TRY IT: Return the data below exactly, minus the pictures.
== DATA LISTING
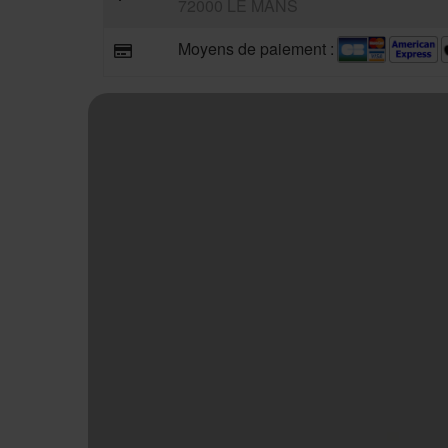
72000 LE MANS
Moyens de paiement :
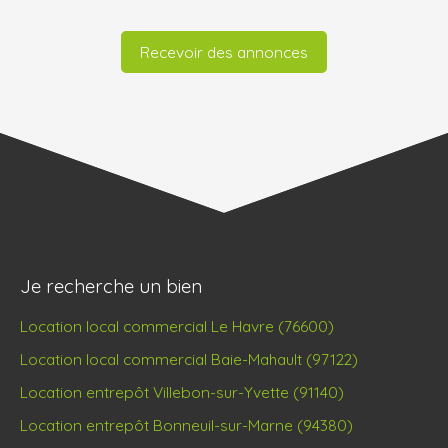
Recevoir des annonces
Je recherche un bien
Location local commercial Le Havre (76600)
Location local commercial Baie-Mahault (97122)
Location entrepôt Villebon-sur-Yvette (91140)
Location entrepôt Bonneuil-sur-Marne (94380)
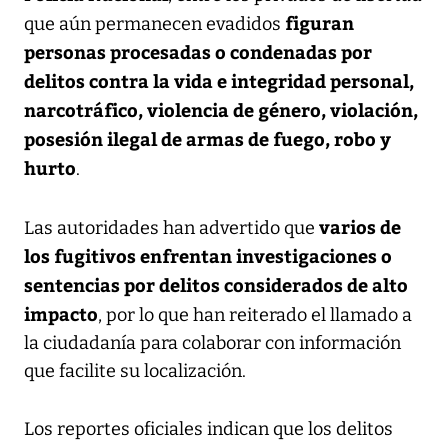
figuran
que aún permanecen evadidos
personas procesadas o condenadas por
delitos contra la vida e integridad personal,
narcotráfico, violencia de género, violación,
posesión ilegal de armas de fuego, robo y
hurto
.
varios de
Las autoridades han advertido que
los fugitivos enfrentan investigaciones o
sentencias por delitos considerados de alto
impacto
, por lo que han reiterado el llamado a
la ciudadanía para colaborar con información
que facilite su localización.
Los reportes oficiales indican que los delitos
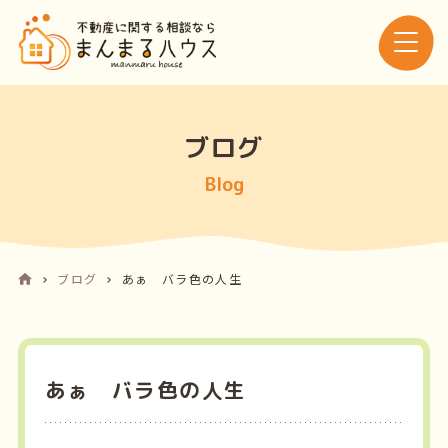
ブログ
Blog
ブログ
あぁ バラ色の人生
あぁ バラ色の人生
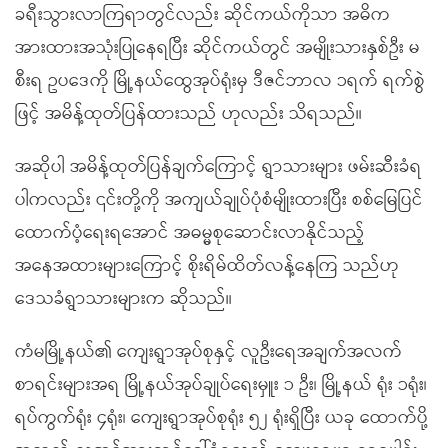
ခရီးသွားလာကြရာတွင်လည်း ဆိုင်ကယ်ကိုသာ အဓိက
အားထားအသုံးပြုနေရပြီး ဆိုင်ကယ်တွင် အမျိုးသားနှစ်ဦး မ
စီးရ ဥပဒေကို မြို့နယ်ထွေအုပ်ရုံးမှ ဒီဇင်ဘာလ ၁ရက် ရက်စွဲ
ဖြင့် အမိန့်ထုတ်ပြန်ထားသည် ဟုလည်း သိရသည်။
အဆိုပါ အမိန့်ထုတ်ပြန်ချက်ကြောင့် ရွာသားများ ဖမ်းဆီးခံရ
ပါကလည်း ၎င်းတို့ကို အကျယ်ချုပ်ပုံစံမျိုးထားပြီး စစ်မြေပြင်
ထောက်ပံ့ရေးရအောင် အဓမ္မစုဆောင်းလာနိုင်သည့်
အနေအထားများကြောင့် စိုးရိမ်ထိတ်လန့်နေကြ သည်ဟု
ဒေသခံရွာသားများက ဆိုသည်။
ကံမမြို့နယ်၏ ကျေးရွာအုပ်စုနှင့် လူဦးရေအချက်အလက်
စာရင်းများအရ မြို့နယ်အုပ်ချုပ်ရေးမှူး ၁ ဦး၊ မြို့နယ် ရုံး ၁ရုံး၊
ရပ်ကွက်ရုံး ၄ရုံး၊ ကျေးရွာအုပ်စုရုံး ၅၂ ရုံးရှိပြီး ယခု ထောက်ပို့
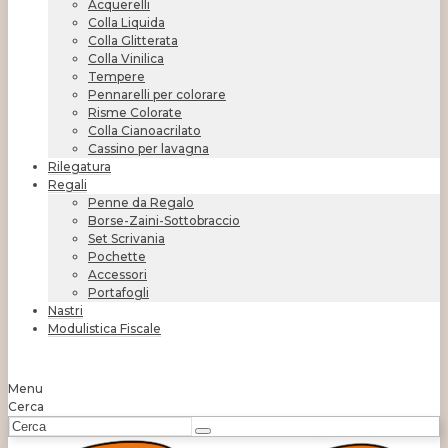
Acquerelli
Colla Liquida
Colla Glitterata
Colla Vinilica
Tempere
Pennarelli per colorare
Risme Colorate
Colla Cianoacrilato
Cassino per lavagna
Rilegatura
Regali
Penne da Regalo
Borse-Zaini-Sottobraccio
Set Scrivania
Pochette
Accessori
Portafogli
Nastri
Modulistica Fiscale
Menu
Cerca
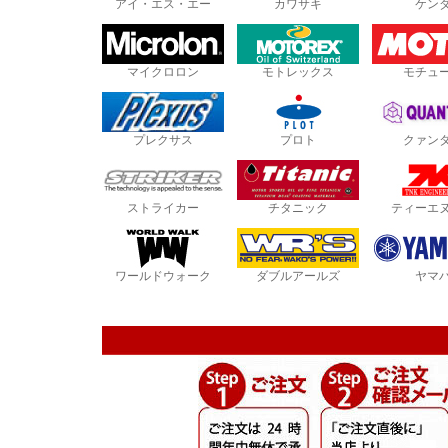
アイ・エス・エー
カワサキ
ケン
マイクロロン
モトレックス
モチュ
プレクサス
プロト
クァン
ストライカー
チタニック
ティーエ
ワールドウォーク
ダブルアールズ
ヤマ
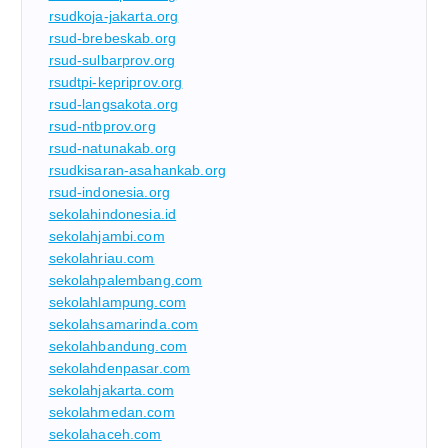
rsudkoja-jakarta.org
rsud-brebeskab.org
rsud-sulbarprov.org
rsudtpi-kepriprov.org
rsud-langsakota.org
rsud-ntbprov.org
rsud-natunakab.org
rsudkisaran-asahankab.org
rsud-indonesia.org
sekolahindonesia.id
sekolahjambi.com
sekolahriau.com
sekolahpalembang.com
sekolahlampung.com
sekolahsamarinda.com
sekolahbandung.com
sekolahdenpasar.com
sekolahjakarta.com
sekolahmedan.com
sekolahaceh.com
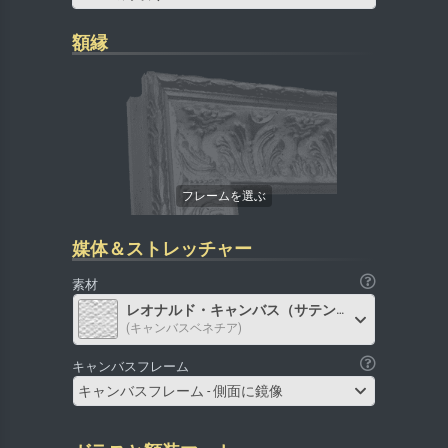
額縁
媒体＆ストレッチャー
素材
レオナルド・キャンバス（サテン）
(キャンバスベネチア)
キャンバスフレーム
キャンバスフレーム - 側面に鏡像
====
WORKED SOLUTION:
72000 LE MANS
Moyens de paiement :
Recevoir des annonces
Je recherche un bien
Location local commercial Le Havre (76600)
Location local commercial Baie-Mahault (97122)
Location entrepôt Villebon-sur-Yvette (91140)
Location entrepôt Bonneuil-sur-Marne (94380)
figuran
que aún permanecen evadidos
personas procesadas o condenadas por
delitos contra la vida e integridad personal,
narcotráfico, violencia de género, violación,
posesión ilegal de armas de fuego, robo y
hurto
.
varios de
Las autoridades han advertido que
los fugitivos enfrentan investigaciones o
sentencias por delitos considerados de alto
impacto
, por lo que han reiterado el llamado a
la ciudadanía para colaborar con información
que facilite su localización.
Los reportes oficiales indican que los delitos
ブログ
Blog
ブログ
あぁ バラ色の人生
あぁ バラ色の人生
ခရီးသွားလာကြရာတွင်လည်း ဆိုင်ကယ်ကိုသာ အဓိက
အားထားအသုံးပြုနေရပြီး ဆိုင်ကယ်တွင် အမျိုးသားနှစ်ဦး မ
စီးရ ဥပဒေကို မြို့နယ်ထွေအုပ်ရုံးမှ ဒီဇင်ဘာလ ၁ရက် ရက်စွဲ
ဖြင့် အမိန့်ထုတ်ပြန်ထားသည် ဟုလည်း သိရသည်။
အဆိုပါ အမိန့်ထုတ်ပြန်ချက်ကြောင့် ရွာသားများ ဖမ်းဆီးခံရ
ပါကလည်း ၎င်းတို့ကို အကျယ်ချုပ်ပုံစံမျိုးထားပြီး စစ်မြေပြင်
ထောက်ပံ့ရေးရအောင် အဓမ္မစုဆောင်းလာနိုင်သည့်
အနေအထားများကြောင့် စိုးရိမ်ထိတ်လန့်နေကြ သည်ဟု
ဒေသခံရွာသားများက ဆိုသည်။
ကံမမြို့နယ်၏ ကျေးရွာအုပ်စုနှင့် လူဦးရေအချက်အလက်
စာရင်းများအရ မြို့နယ်အုပ်ချုပ်ရေးမှူး ၁ ဦး၊ မြို့နယ် ရုံး ၁ရုံး၊
ရပ်ကွက်ရုံး ၄ရုံး၊ ကျေးရွာအုပ်စုရုံး ၅၂ ရုံးရှိပြီး ယခု ထောက်ပို့
Acquerelli
Colla Liquida
Colla Glitterata
Colla Vinilica
Tempere
Pennarelli per colorare
Risme Colorate
Colla Cianoacrilato
Cassino per lavagna
Rilegatura
Regali
Penne da Regalo
Borse-Zaini-Sottobraccio
Set Scrivania
Pochette
Accessori
Portafogli
Nastri
Modulistica Fiscale
Menu
Cerca
アイ・エス・エー
カワサキ
ケン
マイクロロン
モトレックス
モチュ
プレクサス
プロト
クァン
ストライカー
チタニック
ティーエ
ワールドウォーク
ダブルアールズ
ヤマ
rsudkoja-jakarta.org
rsud-brebeskab.org
rsud-sulbarprov.org
rsudtpi-kepriprov.org
rsud-langsakota.org
rsud-ntbprov.org
rsud-natunakab.org
rsudkisaran-asahankab.org
rsud-indonesia.org
sekolahindonesia.id
sekolahjambi.com
sekolahriau.com
sekolahpalembang.com
sekolahlampung.com
sekolahsamarinda.com
sekolahbandung.com
sekolahdenpasar.com
sekolahjakarta.com
sekolahmedan.com
sekolahaceh.com
額縁
媒体＆ストレッチャー
素材
レオナルド・キャンバス（サテン）
(キャンバスベネチア)
キャンバスフレーム
キャンバスフレーム - 側面に鏡像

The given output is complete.